▸ **Work instructions**:
a) Answer these from the .env tool guide:
(i) Which browser API generates the secrets?
(ii) What should teammates use to share secrets instead of emailing or Slacking .env files?
(iii) Which file gets committed to the repo, .env or .env.example?
b) Pick up the .env tool guide after its last line and keep writing it.

When to use this tool

  • Spinning up a new project from scratch.
  • Generating production secrets (JWT keys, session secrets, API tokens).
  • Creating .env.example for committing alongside an actual .env.
  • Auditing an existing .env for duplicates or formatting issues.

When not to use it

  • Production secret management — use a real secret manager (AWS Secrets Manager, HashiCorp Vault, GCP Secret Manager, Doppler, 1Password Secrets Automation). .env files in production are a smell.
  • Storing secrets you'll commit — never commit .env to git. Use .env.example with placeholder values for committed templates.
  • Multi-environment management at scale — manual .env per environment doesn't scale. Use Doppler, Infisical, or your platform's secret manager.
  • Sharing secrets with teammates — don't email or Slack .env files. Use 1Password, Bitwarden, or Doppler shared vaults.

Common use cases

  • Pre-decision sanity-check on inputs and outputs
  • Educational use &mdash; demonstrating the underlying concept
  • Onboarding a colleague who needs the same calculation/conversion
  • Verifying a number or output before passing it on

Frequently asked questions

How are the secrets generated?
Via the browser's crypto.getRandomValues() API, which uses the OS's cryptographically-secure random number generator (CSPRNG). Output is base64-encoded for ASCII safety. The result is suitable for production secrets — same quality as `openssl rand -base64 32` from your terminal.
What's the difference between .env and .env.example?
.env contains REAL values (secrets, production credentials) and should be gitignored. .env.example contains the SAME KEYS with placeholder values and IS committed to the repo. New developers clone the repo, see .env.example, copy it to .env, and fill in real values from your secret manager. The example documents what's needed without leaking secrets.
Should I quote values?

▸ **Data extracts**:
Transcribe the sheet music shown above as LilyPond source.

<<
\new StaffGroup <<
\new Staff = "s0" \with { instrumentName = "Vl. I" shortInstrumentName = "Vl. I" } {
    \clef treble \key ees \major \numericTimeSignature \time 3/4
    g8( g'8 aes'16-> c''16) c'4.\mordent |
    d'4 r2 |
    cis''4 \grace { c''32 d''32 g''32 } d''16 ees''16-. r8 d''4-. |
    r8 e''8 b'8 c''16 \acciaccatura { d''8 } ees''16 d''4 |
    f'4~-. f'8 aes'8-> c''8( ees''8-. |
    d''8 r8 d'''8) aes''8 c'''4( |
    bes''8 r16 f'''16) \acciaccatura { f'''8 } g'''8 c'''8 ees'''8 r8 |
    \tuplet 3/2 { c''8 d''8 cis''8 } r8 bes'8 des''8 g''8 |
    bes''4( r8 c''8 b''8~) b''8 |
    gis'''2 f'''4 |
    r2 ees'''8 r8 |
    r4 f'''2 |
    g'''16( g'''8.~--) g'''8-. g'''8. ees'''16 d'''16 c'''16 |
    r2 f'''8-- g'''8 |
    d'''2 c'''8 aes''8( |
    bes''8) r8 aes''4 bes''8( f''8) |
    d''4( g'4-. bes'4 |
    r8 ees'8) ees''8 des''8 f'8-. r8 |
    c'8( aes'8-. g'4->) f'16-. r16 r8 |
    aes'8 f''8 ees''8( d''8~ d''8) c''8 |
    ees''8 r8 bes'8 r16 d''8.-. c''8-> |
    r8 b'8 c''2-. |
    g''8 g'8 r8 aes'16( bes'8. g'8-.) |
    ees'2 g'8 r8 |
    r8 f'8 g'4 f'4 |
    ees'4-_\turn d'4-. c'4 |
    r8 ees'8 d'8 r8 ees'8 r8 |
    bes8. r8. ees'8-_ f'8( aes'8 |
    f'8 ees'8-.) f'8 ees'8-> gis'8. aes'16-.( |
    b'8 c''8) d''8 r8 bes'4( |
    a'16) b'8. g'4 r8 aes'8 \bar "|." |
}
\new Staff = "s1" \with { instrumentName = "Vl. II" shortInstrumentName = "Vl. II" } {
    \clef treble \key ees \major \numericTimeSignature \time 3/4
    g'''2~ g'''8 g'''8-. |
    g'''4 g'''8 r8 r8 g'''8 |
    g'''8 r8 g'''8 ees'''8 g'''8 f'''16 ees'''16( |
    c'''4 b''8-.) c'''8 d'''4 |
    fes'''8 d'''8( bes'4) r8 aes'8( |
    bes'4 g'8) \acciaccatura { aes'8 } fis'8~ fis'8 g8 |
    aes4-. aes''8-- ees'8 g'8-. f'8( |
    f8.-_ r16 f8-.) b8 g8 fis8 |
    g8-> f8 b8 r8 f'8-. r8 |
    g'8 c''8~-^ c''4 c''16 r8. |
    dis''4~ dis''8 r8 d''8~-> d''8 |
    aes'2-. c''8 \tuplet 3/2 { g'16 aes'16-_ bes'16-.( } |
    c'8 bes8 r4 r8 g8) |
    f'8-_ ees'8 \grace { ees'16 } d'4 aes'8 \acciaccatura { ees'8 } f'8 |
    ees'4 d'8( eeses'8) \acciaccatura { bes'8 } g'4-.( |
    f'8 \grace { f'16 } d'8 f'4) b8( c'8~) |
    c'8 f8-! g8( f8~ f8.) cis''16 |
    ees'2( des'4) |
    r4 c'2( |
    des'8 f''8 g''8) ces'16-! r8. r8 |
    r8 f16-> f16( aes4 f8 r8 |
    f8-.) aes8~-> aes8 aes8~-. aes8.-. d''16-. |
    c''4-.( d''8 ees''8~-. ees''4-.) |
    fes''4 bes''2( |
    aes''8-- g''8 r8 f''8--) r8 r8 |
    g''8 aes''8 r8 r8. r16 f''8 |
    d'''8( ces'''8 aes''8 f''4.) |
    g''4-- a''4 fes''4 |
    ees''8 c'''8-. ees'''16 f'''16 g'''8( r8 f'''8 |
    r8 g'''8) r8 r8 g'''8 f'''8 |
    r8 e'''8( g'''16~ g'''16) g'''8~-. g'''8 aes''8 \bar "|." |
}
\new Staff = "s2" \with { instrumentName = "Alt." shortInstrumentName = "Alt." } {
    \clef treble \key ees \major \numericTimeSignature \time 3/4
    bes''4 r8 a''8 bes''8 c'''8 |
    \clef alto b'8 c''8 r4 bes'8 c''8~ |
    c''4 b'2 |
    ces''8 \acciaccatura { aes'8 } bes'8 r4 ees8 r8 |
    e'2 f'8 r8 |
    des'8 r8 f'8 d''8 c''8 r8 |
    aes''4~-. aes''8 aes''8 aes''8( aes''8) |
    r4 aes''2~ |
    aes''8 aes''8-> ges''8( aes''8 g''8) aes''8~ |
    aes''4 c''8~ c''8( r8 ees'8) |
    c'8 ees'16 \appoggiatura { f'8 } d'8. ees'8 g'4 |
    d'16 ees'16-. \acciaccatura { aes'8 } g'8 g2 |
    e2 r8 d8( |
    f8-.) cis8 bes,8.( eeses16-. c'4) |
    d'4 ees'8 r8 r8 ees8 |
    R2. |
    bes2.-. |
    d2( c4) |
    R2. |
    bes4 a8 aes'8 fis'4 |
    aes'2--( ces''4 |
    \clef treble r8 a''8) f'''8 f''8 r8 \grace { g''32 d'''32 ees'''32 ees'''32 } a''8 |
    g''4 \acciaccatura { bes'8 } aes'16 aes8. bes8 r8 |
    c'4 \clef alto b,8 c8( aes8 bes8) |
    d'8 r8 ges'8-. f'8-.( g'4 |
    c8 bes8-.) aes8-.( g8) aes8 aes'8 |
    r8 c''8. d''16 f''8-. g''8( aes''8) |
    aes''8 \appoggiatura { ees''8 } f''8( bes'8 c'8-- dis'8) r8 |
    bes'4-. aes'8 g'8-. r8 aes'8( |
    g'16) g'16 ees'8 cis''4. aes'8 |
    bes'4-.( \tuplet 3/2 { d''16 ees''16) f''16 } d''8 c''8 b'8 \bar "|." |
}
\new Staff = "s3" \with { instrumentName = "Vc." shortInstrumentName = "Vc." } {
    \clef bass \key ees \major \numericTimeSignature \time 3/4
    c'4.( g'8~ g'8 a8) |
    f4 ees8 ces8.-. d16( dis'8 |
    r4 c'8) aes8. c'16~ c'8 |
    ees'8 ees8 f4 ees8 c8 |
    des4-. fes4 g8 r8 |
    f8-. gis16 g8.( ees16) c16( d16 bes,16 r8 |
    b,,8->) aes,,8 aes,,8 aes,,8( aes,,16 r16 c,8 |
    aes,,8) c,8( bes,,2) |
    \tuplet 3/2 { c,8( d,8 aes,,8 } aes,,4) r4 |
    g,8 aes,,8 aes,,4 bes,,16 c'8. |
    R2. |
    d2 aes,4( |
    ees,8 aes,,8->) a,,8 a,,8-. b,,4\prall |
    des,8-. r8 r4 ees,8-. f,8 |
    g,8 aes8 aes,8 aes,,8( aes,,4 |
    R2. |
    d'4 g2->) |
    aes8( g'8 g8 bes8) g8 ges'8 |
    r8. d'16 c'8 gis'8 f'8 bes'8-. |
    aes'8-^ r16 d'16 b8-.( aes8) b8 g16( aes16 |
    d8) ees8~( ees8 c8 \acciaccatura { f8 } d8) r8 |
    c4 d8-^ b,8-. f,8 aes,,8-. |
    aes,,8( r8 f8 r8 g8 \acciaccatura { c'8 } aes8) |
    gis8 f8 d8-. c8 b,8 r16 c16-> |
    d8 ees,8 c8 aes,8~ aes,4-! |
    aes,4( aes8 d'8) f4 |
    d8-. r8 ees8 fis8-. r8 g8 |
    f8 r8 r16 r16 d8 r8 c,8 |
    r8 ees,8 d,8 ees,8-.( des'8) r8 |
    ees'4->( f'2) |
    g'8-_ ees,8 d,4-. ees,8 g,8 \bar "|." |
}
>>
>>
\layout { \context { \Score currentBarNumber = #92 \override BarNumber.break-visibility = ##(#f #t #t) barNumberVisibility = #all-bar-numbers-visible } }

▸ **Answers for each item**:
a)
(i) crypto.getRandomValues()
(ii) 1Password, Bitwarden, or Doppler shared vaults
(iii) .env.example

b)
Generally no for simple values: `DB_HOST=localhost`. Quote when value contains spaces or special characters: `DB_PASSWORD="my secret with spaces"` or `MESSAGE='Hello, World!'`. Single quotes preserve literally; double quotes allow escape sequences. Be aware: different dotenv parsers handle quoting slightly differently — test your specific library.
What's the JWT_SECRET supposed to look like?
A long random string — at least 256 bits (32 bytes) for HMAC signing. The standard recommendation is 64 bytes (512 bits) for HS512 or RS-family. Format: typically base64-encoded. Example: `JWT_SECRET=7K8mQpV3rN9wXdJ4lH6tY2sBuFcPaEz5oI1vM9nT0qWxAk=`. Don't hand-write this; the generator produces cryptographically-secure values.
Can I use the same .env across dev / staging / prod?
No. Each environment should have its own .env (or equivalent secret config) with values appropriate to that environment. dev: usually local/test resources, dummy keys. staging: real-but-isolated resources. prod: real production secrets. Same KEY names, different VALUES. .env.example documents the keys.
What about Docker / Kubernetes?
Docker: pass with `docker run --env-file .env image` or in docker-compose.yml. Kubernetes: convert to a ConfigMap (for non-secret values) or Secret (for sensitive values) using `kubectl create secret generic myapp --from-env-file=.env`. Both will read the same .env format.